* What you will do
Line by line, reproduce the material below exactly.

*** Opening Source material ***

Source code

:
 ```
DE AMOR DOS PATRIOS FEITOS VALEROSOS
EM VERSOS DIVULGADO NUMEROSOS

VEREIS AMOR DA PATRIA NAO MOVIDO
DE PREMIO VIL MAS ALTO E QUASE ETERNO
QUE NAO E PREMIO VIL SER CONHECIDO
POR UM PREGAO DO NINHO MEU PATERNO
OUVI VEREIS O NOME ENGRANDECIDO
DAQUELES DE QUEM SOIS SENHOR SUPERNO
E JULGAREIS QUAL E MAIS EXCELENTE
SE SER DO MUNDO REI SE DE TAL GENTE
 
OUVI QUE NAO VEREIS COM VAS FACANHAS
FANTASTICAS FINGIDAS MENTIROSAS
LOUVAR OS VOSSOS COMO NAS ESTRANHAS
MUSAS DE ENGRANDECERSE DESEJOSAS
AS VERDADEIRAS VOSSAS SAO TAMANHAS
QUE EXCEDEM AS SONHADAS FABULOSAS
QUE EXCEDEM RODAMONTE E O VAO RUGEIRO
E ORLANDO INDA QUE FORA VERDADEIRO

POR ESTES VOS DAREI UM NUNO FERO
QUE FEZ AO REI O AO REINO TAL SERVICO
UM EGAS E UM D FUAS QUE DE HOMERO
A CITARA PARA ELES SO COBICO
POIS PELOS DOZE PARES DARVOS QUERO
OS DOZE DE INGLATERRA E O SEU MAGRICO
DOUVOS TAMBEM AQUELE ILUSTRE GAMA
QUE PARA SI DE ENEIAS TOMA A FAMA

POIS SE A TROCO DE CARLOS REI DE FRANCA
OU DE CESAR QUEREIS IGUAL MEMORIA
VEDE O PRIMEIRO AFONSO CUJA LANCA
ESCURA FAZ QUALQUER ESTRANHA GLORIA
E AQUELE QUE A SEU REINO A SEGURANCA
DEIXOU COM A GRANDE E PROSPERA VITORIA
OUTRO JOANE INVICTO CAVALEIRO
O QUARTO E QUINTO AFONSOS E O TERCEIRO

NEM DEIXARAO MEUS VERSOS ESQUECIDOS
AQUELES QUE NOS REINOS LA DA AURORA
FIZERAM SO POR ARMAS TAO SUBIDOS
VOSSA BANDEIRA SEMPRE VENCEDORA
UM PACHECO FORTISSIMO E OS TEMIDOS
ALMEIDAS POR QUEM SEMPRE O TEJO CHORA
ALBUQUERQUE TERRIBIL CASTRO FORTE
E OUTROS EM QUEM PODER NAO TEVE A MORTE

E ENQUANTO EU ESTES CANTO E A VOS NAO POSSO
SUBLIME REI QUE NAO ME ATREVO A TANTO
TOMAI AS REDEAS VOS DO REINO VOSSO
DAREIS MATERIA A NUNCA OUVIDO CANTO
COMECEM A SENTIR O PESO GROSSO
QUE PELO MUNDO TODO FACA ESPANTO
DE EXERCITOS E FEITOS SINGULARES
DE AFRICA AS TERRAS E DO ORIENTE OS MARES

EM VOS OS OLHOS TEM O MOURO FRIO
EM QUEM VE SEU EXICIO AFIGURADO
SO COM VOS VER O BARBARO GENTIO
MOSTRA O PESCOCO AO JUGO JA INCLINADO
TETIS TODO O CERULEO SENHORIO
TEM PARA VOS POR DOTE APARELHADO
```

*** Closing Source material ***

* Finished task
Source code

:
 ```
DE AMOR DOS PATRIOS FEITOS VALEROSOS
EM VERSOS DIVULGADO NUMEROSOS

VEREIS AMOR DA PATRIA NAO MOVIDO
DE PREMIO VIL MAS ALTO E QUASE ETERNO
QUE NAO E PREMIO VIL SER CONHECIDO
POR UM PREGAO DO NINHO MEU PATERNO
OUVI VEREIS O NOME ENGRANDECIDO
DAQUELES DE QUEM SOIS SENHOR SUPERNO
E JULGAREIS QUAL E MAIS EXCELENTE
SE SER DO MUNDO REI SE DE TAL GENTE
 
OUVI QUE NAO VEREIS COM VAS FACANHAS
FANTASTICAS FINGIDAS MENTIROSAS
LOUVAR OS VOSSOS COMO NAS ESTRANHAS
MUSAS DE ENGRANDECERSE DESEJOSAS
AS VERDADEIRAS VOSSAS SAO TAMANHAS
QUE EXCEDEM AS SONHADAS FABULOSAS
QUE EXCEDEM RODAMONTE E O VAO RUGEIRO
E ORLANDO INDA QUE FORA VERDADEIRO

POR ESTES VOS DAREI UM NUNO FERO
QUE FEZ AO REI O AO REINO TAL SERVICO
UM EGAS E UM D FUAS QUE DE HOMERO
A CITARA PARA ELES SO COBICO
POIS PELOS DOZE PARES DARVOS QUERO
OS DOZE DE INGLATERRA E O SEU MAGRICO
DOUVOS TAMBEM AQUELE ILUSTRE GAMA
QUE PARA SI DE ENEIAS TOMA A FAMA

POIS SE A TROCO DE CARLOS REI DE FRANCA
OU DE CESAR QUEREIS IGUAL MEMORIA
VEDE O PRIMEIRO AFONSO CUJA LANCA
ESCURA FAZ QUALQUER ESTRANHA GLORIA
E AQUELE QUE A SEU REINO A SEGURANCA
DEIXOU COM A GRANDE E PROSPERA VITORIA
OUTRO JOANE INVICTO CAVALEIRO
O QUARTO E QUINTO AFONSOS E O TERCEIRO

NEM DEIXARAO MEUS VERSOS ESQUECIDOS
AQUELES QUE NOS REINOS LA DA AURORA
FIZERAM SO POR ARMAS TAO SUBIDOS
VOSSA BANDEIRA SEMPRE VENCEDORA
UM PACHECO FORTISSIMO E OS TEMIDOS
ALMEIDAS POR QUEM SEMPRE O TEJO CHORA
ALBUQUERQUE TERRIBIL CASTRO FORTE
E OUTROS EM QUEM PODER NAO TEVE A MORTE

E ENQUANTO EU ESTES CANTO E A VOS NAO POSSO
SUBLIME REI QUE NAO ME ATREVO A TANTO
TOMAI AS REDEAS VOS DO REINO VOSSO
DAREIS MATERIA A NUNCA OUVIDO CANTO
COMECEM A SENTIR O PESO GROSSO
QUE PELO MUNDO TODO FACA ESPANTO
DE EXERCITOS E FEITOS SINGULARES
DE AFRICA AS TERRAS E DO ORIENTE OS MARES

EM VOS OS OLHOS TEM O MOURO FRIO
EM QUEM VE SEU EXICIO AFIGURADO
SO COM VOS VER O BARBARO GENTIO
MOSTRA O PESCOCO AO JUGO JA INCLINADO
TETIS TODO O CERULEO SENHORIO
TEM PARA VOS POR DOTE APARELHADO
```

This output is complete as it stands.